The text data in the normalized_narration column was vectorized using the TfidfVectorizer from scikit-learn, transforming the text descriptions into numerical features suitable for machine learning.

# Prepare features and target variable
vectorizer = TfidfVectorizer()
X = vectorizer.fit_transform(filtered_data['normalized_narration'])
y = filtered_data['is_insurance']

Model Selection

  • The model chosen for this task is a Random Forest Classifier, implemented using the scikit-learn library. This model was selected for its simplicity and effectiveness in handling classification tasks.

# Define the model to be trained
model = RandomForestClassifier()

Training the Model

  1. Splitting Data: The dataset was split into training and testing sets with an 80-20 split ratio.

  2. Training: The Random Forest Classifier was trained on the training set.

  3. Evaluation: The model's performance was evaluated using accuracy score and classification report on the test set.

# Split the data into training and testing sets
X_train, X_test, y_train, y_test = train_test_split(X, y, test_size=0.2, random_state=42)

Model Evaluation

The model's performance was evaluated using the accuracy score and a detailed classification report, which provides precision, recall, and F1-score for each class.

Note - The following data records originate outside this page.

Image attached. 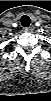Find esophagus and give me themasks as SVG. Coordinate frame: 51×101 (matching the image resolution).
Wrapping results in <instances>:
<instances>
[{
	"label": "esophagus",
	"instance_id": "34e87169",
	"mask_svg": "<svg viewBox=\"0 0 51 101\" xmlns=\"http://www.w3.org/2000/svg\"><path fill=\"white\" fill-rule=\"evenodd\" d=\"M32 30H33L32 27H24V28H23V31H24V32H30V31H32Z\"/></svg>",
	"mask_w": 51,
	"mask_h": 101
}]
</instances>
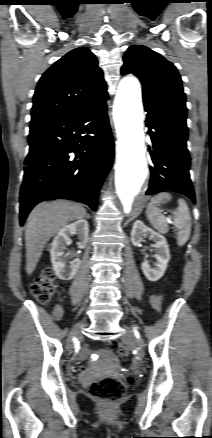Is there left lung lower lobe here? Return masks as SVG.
<instances>
[{"label":"left lung lower lobe","mask_w":212,"mask_h":438,"mask_svg":"<svg viewBox=\"0 0 212 438\" xmlns=\"http://www.w3.org/2000/svg\"><path fill=\"white\" fill-rule=\"evenodd\" d=\"M146 126L152 143L151 179L146 194L174 191L195 202L190 180L186 117L145 106Z\"/></svg>","instance_id":"1"}]
</instances>
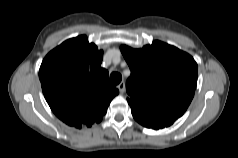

# Train and evaluate the model
model.fit(X_train, y_train)
y_pred = model.predict(X_test)
accuracy = accuracy_score(y_test, y_pred) * 100
class_report = classification_report(y_test, y_pred)
print(f"Accuracy: {accuracy}%")
print(f"Classification Report:\n{class_report}")

Results

Accuracy: The model achieved an accuracy of 95%.

  • Classification Report: Detailed classification metrics are provided for each class (insurance-related and not insurance-related).


Deployment

The trained model and the TF-IDF vectorizer were saved using the pickle module, allowing for future use without retraining.

# Save the trained model
with open('BT_2_Credit.pkl', 'wb') as model_file:
    pickle.dump(model, model_file)

# Save the TF-IDF vectorizer
with open('tfidf_vectorizer_1.pkl', 'wb') as vectorizer_file:
    pickle.dump(vectorizer, vectorizer_file)

Conclusion

The developed machine learning model successfully identifies credit payments from bank transactions, specifically focusing on insurance-related transactions. The use of text preprocessing and the Random Forest Classifier resulted in an effective and efficient solution.